I especially remember reading the end of Isaiah, where it is prophesied that there would be no more prophets. This at first confused a few people in my class, since for the same day we had read other prophets who were after Isaiah in the Bible. Thankfully my Bible has that handy-dandy info at the front of each book, which told us that Isaiah is chronologically the last book of the Old Testament. But still—why? What changed that this was necessary, why did God stop speaking like that to His people?

After that, we jumped to Roman texts for a while. Talk about a culture shock! From a world of strict laws and consequences when you break them, all based on their unique belief in the one God, we learned of a society founded instead on politics and ambition. Religion did not control the day in Rome.

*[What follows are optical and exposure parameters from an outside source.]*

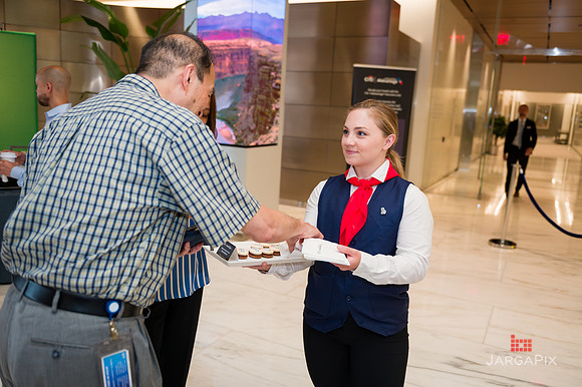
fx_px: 501
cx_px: 291
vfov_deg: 42.3
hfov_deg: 60.3
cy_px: 194
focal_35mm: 31
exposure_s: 1/200
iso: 400
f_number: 3.2
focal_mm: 31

They were far more concerned with themselves than spiritual matters. Hedonism, Stoicism . . . words embodied by these builders of empires. Having read a ton of Greek philosophy the year before, it was easy to see where they got their foundation, but the Romans took it to another level. They didn’t want to be beholden to the Greeks for anything, so they created stories to one-up the Greek mythology (like the Aeneid. Did you know that Caesar ordered Virgil to write it so that they had something to compete with Homer’s Iliad and Odyssey?).

At first when I saw the reading list and realized we’d be jumping from the Old Testament to Roman stuff then back to the Bible for the New Testament, I thought it was just a matter of chronology. But then I started reading those familiar Gospels . . .

And that’s when it hit me (thanks to the perspective of some students who hadn’t been raised in the church): there was a pretty vast break in thought between the Old and New Testaments. The people who spoke in the Gospels talked about issues, assumptions, and beliefs that just weren’t present in the Law and the Prophets. Suddenly they were concerned with heaven. Eternal life. Focused on the heart and mind.

All things that make perfect sense to us, but conspicuously absent from the Old Testament (not to say there wasn’t a foundation for it, but it wasn’t the prevalent way of thinking). So what happened in the couple hundred years between Isaiah  and Matthew?

That’s when it hit me even harder: the answer to that “missing” era lay in the stuff we read that seemingly had nothing to do with the Bible. Putting it all together, a really awesome picture appears through the mist. All those Ancient Greek philosophers, the writers from Ancient Rome, even some of the religious movements like the Zealots, began to sneak into the mind of the everyday man. And they combined to bring a new awareness of the world we can’t see. Of the importance of intent. Of the life that awaits us after we die.

Reading all those texts in my college classes made me see the glory, the beauty of this history that the Lord has written. It isn’t just that He gave a Law that was so complete. It isn’t just that He gave His Son. It’s that He chose that perfect moment in time to do so, after preparing the hearts and minds of the world for centuries. Had Jesus come two hundred years earlier, His message may have been even more confusing for the people. Had He come two hundred years later, Rome’s grip on Israel would have been so drastically changed that the people wouldn’t have been crying for Messiah like they were then.

Sometimes, it’s just really stinking cool to see the hand of God in history outside the Bible. It fills in some of the colors you may not have realized were faded or missing and makes the tapestry that much richer.

Nothing in my life has made me love Him on which my faith is founded like taking a step back and looking at the picture from a new perspective. Not just the Old, not just the New. The Whole—and that requires taking a glance at the middle.